Teva Pharmaceutical Industries Ltd. (TEVA) swung to a fourth-quarter profit as sales jumped, buoyed by a 25% rise in sales of multiple sclerosis drug Copaxone and its 2008 acquisition of Barr Pharmaceuticals.

The Israeli generic drug maker dominates the consolidating generic-drug industry as the branded pharmaceutical sector is under pressure from looming patent expirations in coming years. Teva recently projected revenue will more than double to $31 billion in 2015, and backed its 2010 outlook Tuesday, warning that foreign-exchange volatility could have an impact on revenue.

J.P. Morgan analyst Chris Schott noted that Teva's fourth-quarter results were in line with expectations, but he is encouraged by Teva's sales trends heading into an "exceptionally strong" year.

American depositary shares of Teva recently traded down 32 cents to $58.54.

During a conference call Tuesday, Chief Executive Shlomo Yanai said the fourth-quarter results demonstrate the company's business balance amid a troubled world economy, volatile market conditions, and foreign exchange effects.

Teva projects 2010 earnings of $4.40 to $4.60 a share, excluding items, on revenue of about $16 billion, but warned that foreign-exchange volatility may continue.

In the fourth quarter ended Dec. 31, exchange rate differences contributed $98 million to sales, while hurting sales by $572 million for the total year.

Teva's wide geographical presence provides a "natural hedge" to that currency exposure and minimizes the impact on the company's earnings.

Wall Street currently expects 2010 earnings of $4.54 a share, excluding items, on revenue of $16 billion.

during the call, Chief Financial Officer Eyal Desheh said there would be "significant variance" between the first quarter and the rest of the year citing the timing of new generic launches, regular seasonality and an increased benefit from competitor supply disruptions as the year progresses.

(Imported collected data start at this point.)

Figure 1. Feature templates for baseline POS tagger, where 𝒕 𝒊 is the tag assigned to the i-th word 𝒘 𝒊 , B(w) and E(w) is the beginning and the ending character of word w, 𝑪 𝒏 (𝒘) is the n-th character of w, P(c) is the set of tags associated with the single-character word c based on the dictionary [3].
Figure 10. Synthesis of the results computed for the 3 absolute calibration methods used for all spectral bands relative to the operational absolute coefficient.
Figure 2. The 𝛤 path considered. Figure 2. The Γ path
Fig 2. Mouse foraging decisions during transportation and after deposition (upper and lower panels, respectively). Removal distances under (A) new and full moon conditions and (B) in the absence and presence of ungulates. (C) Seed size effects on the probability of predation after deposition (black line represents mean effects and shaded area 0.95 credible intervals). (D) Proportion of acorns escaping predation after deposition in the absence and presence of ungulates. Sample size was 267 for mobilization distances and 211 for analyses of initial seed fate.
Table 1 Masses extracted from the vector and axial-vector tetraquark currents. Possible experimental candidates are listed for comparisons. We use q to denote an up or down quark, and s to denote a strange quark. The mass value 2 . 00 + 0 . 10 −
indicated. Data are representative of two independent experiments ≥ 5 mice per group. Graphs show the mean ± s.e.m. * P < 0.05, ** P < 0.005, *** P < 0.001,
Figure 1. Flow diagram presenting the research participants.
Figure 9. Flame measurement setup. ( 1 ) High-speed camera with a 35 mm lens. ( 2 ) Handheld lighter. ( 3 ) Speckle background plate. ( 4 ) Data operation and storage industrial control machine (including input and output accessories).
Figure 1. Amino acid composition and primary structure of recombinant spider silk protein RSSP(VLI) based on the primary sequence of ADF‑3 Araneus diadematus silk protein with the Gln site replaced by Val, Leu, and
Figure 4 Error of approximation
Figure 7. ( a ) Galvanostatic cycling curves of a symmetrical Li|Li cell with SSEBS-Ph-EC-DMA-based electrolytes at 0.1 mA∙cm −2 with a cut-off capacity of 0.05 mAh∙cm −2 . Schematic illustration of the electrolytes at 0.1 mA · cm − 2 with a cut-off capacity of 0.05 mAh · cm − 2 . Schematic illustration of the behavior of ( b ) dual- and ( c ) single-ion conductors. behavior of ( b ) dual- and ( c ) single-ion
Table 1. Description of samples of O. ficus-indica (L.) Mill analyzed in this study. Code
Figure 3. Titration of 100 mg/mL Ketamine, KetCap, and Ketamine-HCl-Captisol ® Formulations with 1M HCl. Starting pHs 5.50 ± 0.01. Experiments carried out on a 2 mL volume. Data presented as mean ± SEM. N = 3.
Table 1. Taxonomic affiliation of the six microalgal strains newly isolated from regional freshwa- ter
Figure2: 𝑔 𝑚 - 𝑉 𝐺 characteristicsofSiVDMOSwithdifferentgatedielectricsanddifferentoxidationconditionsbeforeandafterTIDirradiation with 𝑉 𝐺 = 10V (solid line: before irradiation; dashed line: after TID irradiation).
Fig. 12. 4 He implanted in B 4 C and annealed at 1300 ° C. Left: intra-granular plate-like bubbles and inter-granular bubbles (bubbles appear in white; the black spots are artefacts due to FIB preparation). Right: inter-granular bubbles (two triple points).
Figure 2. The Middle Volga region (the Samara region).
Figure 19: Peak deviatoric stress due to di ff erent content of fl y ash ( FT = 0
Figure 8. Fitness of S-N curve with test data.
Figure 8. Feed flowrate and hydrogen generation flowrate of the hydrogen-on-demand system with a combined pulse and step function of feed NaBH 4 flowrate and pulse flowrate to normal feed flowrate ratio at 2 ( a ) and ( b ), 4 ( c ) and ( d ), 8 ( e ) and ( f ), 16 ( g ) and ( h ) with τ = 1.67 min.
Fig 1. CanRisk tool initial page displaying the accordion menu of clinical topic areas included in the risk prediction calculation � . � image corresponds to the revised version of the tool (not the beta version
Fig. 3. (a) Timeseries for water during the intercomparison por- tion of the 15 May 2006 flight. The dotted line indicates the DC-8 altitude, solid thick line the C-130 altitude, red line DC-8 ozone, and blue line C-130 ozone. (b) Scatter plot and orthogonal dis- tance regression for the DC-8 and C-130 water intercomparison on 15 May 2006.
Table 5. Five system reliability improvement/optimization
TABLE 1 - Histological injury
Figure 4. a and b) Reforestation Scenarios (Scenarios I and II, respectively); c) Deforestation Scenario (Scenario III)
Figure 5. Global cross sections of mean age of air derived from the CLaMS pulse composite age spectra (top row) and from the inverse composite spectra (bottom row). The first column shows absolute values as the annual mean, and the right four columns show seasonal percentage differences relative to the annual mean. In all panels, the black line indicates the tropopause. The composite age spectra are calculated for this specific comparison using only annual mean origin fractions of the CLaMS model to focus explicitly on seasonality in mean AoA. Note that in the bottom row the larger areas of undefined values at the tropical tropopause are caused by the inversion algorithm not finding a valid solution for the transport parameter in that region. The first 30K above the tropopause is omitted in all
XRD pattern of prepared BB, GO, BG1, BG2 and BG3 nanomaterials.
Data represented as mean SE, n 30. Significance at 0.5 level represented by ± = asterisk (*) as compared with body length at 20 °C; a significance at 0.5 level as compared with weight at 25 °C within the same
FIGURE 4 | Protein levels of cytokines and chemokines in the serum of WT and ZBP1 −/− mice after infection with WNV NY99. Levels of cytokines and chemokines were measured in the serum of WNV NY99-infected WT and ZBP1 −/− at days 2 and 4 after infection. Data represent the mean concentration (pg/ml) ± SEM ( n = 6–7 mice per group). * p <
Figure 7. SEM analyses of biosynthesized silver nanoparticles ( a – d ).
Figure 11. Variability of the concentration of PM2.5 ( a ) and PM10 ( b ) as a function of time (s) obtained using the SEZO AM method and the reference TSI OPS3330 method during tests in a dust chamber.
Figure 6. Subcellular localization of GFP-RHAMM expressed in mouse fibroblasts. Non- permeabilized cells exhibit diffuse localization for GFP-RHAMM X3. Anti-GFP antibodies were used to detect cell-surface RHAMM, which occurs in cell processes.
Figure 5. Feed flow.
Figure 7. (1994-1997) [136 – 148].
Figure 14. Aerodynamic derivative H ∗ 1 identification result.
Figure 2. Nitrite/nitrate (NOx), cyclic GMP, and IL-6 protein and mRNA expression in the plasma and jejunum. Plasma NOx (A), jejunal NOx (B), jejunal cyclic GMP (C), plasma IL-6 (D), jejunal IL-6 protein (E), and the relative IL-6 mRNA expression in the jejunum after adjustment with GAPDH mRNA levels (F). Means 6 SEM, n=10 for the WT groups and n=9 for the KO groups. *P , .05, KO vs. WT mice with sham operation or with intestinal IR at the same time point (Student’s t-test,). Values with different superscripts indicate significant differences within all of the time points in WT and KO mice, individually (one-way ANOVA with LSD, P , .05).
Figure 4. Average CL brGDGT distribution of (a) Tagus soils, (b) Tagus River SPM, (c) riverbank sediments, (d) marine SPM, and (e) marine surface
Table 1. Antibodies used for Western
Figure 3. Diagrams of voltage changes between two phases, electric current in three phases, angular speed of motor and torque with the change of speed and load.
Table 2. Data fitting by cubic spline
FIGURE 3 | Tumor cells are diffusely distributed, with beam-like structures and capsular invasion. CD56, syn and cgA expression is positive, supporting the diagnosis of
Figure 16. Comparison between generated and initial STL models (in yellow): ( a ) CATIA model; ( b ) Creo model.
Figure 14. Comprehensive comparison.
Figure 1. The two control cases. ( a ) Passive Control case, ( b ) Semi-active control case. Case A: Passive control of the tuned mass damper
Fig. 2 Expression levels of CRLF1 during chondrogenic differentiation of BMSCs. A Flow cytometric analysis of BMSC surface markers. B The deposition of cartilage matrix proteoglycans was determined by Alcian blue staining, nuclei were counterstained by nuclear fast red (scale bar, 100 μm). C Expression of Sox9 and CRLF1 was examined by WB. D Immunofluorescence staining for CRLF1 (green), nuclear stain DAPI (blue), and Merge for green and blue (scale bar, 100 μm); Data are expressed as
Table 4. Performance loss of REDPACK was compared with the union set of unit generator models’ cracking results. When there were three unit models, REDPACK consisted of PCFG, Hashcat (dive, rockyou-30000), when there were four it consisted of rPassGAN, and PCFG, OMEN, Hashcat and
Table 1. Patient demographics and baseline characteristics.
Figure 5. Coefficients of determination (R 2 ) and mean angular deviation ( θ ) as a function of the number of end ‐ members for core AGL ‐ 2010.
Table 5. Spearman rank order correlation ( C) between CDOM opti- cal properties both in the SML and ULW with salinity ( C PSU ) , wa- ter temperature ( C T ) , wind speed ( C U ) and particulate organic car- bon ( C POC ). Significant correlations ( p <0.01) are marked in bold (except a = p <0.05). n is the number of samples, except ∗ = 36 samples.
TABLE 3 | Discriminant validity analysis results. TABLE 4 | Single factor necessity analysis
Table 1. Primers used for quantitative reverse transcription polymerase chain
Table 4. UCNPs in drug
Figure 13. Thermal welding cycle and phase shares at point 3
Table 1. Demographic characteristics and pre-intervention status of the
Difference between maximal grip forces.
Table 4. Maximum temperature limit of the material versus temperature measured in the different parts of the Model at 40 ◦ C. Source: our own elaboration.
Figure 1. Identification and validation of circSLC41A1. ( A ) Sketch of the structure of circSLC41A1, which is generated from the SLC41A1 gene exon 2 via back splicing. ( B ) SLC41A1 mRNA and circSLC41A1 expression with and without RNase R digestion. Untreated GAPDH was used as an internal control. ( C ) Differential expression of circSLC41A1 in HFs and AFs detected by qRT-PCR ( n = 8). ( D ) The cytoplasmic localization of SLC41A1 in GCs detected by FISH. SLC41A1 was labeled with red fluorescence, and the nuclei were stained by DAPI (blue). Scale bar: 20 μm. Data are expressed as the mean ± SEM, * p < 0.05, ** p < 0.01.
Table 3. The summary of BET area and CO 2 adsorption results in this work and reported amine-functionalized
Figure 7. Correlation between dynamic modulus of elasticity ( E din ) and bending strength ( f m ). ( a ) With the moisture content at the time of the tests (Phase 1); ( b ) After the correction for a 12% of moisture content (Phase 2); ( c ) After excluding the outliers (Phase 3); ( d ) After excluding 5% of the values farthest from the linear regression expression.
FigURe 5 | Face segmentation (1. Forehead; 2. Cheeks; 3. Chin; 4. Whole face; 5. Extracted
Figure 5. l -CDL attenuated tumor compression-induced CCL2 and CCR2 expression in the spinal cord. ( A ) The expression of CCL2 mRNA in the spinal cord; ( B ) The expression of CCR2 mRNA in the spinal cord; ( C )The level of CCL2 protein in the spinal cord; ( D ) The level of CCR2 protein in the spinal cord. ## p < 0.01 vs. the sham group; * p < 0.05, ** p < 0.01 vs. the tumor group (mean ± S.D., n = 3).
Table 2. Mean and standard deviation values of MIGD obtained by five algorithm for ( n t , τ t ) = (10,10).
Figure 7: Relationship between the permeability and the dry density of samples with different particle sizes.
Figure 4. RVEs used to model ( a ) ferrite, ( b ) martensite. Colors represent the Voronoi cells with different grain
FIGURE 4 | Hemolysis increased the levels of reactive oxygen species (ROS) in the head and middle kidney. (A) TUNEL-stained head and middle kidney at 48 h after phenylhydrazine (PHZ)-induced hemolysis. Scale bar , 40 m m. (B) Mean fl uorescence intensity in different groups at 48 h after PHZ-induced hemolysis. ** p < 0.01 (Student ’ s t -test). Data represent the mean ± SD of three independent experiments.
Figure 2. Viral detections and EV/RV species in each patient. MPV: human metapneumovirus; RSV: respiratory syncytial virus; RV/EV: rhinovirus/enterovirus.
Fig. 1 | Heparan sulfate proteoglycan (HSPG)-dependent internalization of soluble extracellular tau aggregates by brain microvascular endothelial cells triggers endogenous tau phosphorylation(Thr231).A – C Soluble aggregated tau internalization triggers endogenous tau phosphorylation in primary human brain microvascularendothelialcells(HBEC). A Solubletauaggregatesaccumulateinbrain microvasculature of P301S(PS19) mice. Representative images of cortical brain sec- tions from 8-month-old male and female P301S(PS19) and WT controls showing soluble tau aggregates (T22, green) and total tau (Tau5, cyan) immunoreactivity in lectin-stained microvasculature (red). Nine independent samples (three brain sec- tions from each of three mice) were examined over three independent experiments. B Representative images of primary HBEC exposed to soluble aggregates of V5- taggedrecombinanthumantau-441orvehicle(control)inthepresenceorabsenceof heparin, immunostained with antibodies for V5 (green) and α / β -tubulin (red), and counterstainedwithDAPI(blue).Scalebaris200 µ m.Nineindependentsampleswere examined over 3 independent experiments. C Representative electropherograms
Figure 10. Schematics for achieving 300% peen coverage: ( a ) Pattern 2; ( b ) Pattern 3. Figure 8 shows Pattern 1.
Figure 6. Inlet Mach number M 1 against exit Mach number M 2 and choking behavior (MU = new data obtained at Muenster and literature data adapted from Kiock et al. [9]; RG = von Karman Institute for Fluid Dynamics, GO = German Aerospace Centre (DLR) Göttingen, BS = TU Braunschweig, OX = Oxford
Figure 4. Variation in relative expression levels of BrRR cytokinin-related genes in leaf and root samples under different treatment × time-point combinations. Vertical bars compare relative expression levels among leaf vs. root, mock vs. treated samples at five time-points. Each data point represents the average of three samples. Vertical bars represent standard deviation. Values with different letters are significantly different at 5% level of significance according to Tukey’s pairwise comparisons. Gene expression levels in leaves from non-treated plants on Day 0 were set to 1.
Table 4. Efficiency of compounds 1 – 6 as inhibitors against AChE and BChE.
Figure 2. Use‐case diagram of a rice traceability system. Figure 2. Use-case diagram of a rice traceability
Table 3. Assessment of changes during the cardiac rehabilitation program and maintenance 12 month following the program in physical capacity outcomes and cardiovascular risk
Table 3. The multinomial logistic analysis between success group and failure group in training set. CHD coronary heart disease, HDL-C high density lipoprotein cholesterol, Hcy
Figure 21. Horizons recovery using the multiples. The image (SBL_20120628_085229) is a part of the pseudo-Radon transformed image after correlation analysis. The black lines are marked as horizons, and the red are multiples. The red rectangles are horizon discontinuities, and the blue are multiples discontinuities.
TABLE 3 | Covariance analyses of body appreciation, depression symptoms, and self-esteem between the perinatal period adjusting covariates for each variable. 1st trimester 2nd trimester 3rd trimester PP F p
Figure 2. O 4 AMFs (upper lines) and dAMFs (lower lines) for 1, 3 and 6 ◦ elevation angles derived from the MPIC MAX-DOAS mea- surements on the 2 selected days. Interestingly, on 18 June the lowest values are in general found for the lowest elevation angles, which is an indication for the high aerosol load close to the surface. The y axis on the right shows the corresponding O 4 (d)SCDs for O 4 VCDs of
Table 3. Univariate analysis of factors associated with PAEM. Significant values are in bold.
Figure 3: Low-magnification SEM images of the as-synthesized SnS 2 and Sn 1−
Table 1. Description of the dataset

For the fourth quarter, Teva's earnings were $379 million, or 42 cents a share, compared to a loss of $694 million, or 88 cents a share, a year ago. The year-ago results were weighed down by items related to the $7.46 billion Barr deal.

Excluding items, earnings were 94 cents a share in the latest quarter, just shy of a Wall Street projection of 95 cents, according to Thomson Reuters.

Sales rose 33% to $3.8 billion, about in line with analyst expectations, from $2.85 billion, with the integration of Barr boosting sales in all regions, particularly in the U.S., Russia, Poland, Germany and Croatia.

Global sales of Copaxone rose 25% to $747 million; in the U.S., sales increased 33% to $509 million.

The company said it plans to submit for U.S. regulatory approval of a lower-volume formulation of Copaxone, which may reduce injection pain and site reaction, by the end of March.

Fourth-quarter pharmaceutical sales in North America increased 35% to $2.32 billion, accounting for 61% of all pharmaceutical sales. Teva said it benefited from generic launches including Takeda Pharmaceutical Co. Ltd.'s (4502.TO) Prevacid, Sanofi-Aventis SA's (SNY, SAN.FR) Allegra-D 12 Hour and the re-launch of AstraZeneca Plc's (AZN, AZN.LN) Pulmicort Respules.

In Europe, pharmaceutical sales rose 30% to $925 million, while international pharmaceutical sales rose 35% to $553 million.

As of Feb. 5, Teva had 216 product applications awaiting Food and Drug Administration approval, covering annual U.S. branded sales of over $113 billion.

Of the 140 patent challenges included in that figure, Teva believes it is the first to file--providing 180-day market exclusivity--on 89 applications with annual U.S. branded sales exceeding $55 billion.

Teva also boosted its quarterly dividend by 16.7% to 0.7 shekel, or about 18.7 U.S. cents.

The company has been making acquisitions in recent years and is still looking for targets as it seeks to become less dependant on Copaxone and the concentration of sales in North America. It has said it plans about $5 billion of smaller acquisitions, mostly outside the U.S., through 2015.

Teva is still in the running to acquire Ratiopharm International, the generic drugs company being sold by Germany's Merckle family, after the second round of bidding, a person familiar with the matter told Dow Jones Newswires earlier this month. It is competing with U.S. pharmaceuticals company Pfizer Inc. (PFE), Swedish private equity firm EQT Corp. (EQT) and Iceland's Actavis Group (ACT-IC), the person said.

Although he declined to comment on Teva's interest in Ratiopharm, Yanai said Tuesday that Europe is key to its future growth for the next five years.